El equipo llevó a cabo una serie de experimentos bioacústicos, conductuales y biofísicos, demostrando que estas estructuras en forma de hoja en las alas las hacen más atractivas para las hembras y también les ayudan a camuflarse. Después de eliminar las estructuras en forma de hoja de las alas del macho, V. Brunneri El tono de sus llamadas aumentó, y el volumen de sus cantos también cambió. A continuación, el equipo reprodujo estas llamadas para las hembras, quienes prefirieron las llamadas de tono más bajo de los machos con folíolos alares intactos.
Si bien los saltamontes machos cantan, las hembras expresan su interés respondiendo con chasquidos. Estos insectos emiten llamadas cortas, esporádicas e infrecuentes, que quizás duren solo dos segundos por noche. Producen estas llamadas en modo ultrasónico, indetectable para nuestros oídos. También se ha descubierto que las partes foliáceas de las alas del saltamontes macho vibran, amplificando sus cantos y haciéndolos más perceptibles para las hembras.

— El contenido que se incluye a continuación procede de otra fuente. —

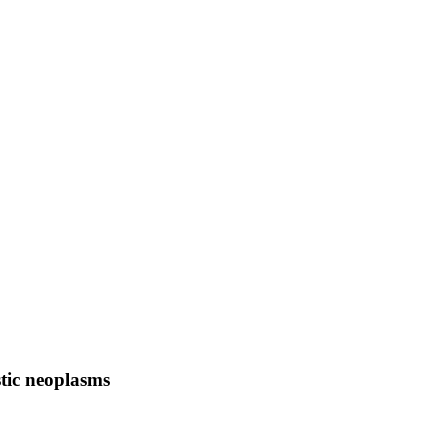
tic neoplasms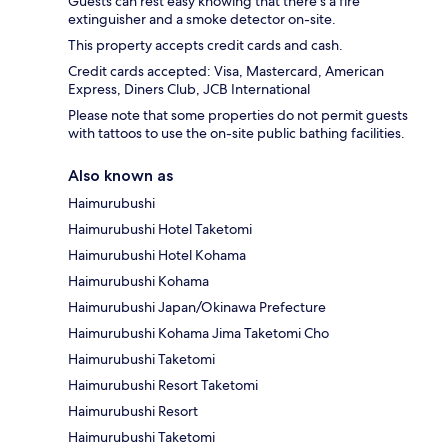
Guests can rest easy knowing that there's a fire
extinguisher and a smoke detector on-site.
This property accepts credit cards and cash.
Credit cards accepted: Visa, Mastercard, American
Express, Diners Club, JCB International
Please note that some properties do not permit guests
with tattoos to use the on-site public bathing facilities.
Also known as
Haimurubushi
Haimurubushi Hotel Taketomi
Haimurubushi Hotel Kohama
Haimurubushi Kohama
Haimurubushi Japan/Okinawa Prefecture
Haimurubushi Kohama Jima Taketomi Cho
Haimurubushi Taketomi
Haimurubushi Resort Taketomi
Haimurubushi Resort
Haimurubushi Taketomi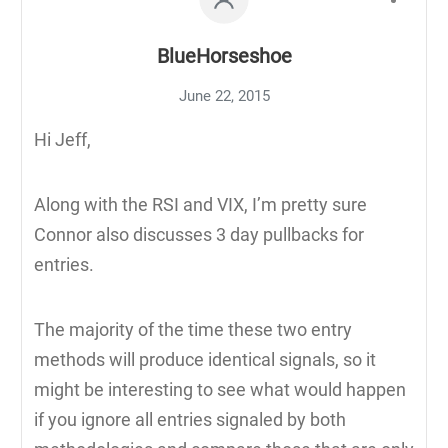
BlueHorseshoe
June 22, 2015
Hi Jeff,
Along with the RSI and VIX, I’m pretty sure
Connor also discusses 3 day pullbacks for
entries.
The majority of the time these two entry
methods will produce identical signals, so it
might be interesting to see what would happen
if you ignore all entries signaled by both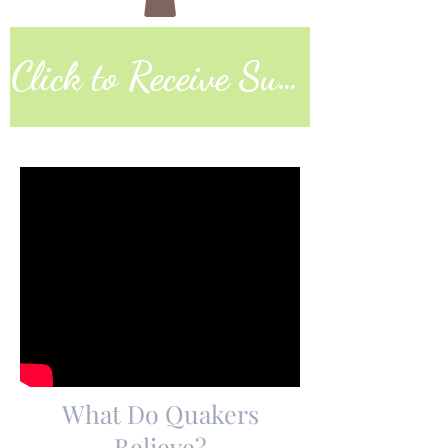
Click to Receive Sunday Worship Link
What Do Quakers
Believe?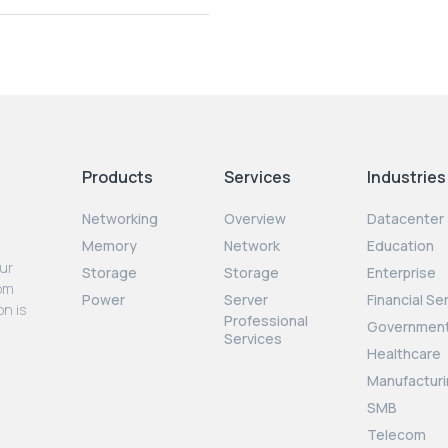
Products
Services
Industries
Networking
Overview
Datacenter
Memory
Network
Education
our
Storage
Storage
Enterprise
rom
Power
Server
Financial Se
on is
Professional
Governmen
Services
Healthcare
Manufacturi
SMB
Telecom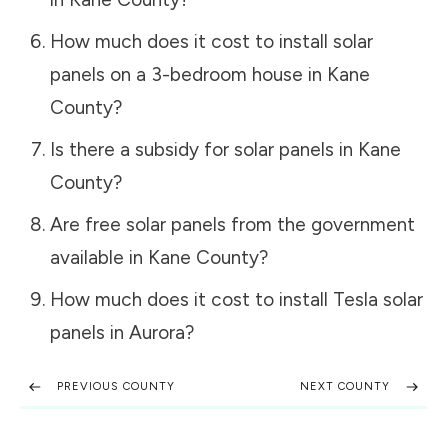
How much does it cost to install solar
panels on a 3-bedroom house in
Kane
County
?
Is there a subsidy for solar panels in
Kane
County
?
Are free solar panels from the government
available in
Kane County
?
How much does it cost to install Tesla solar
panels in
Aurora
?
PREVIOUS COUNTY
NEXT COUNTY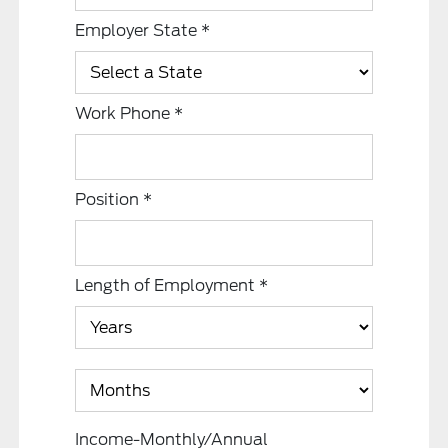
Employer State
*
Work Phone
*
Position
*
Length of Employment
*
Income-Monthly/Annual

«Nuestro estudio representa un ejemplo excepcional de la interacción armoniosa entre la selección natural y la sexual, que da lugar a la aparición de rasgos que mejoran simultáneamente la supervivencia y el éxito reproductivo», declaró el Dr. Benito Wainwright, coautor del estudio y biólogo evolutivo de la Universidad de St. Andrews. «Ahora nos entusiasma comenzar a estudiar cómo evolucionó esta fascinante interacción en los saltamontes».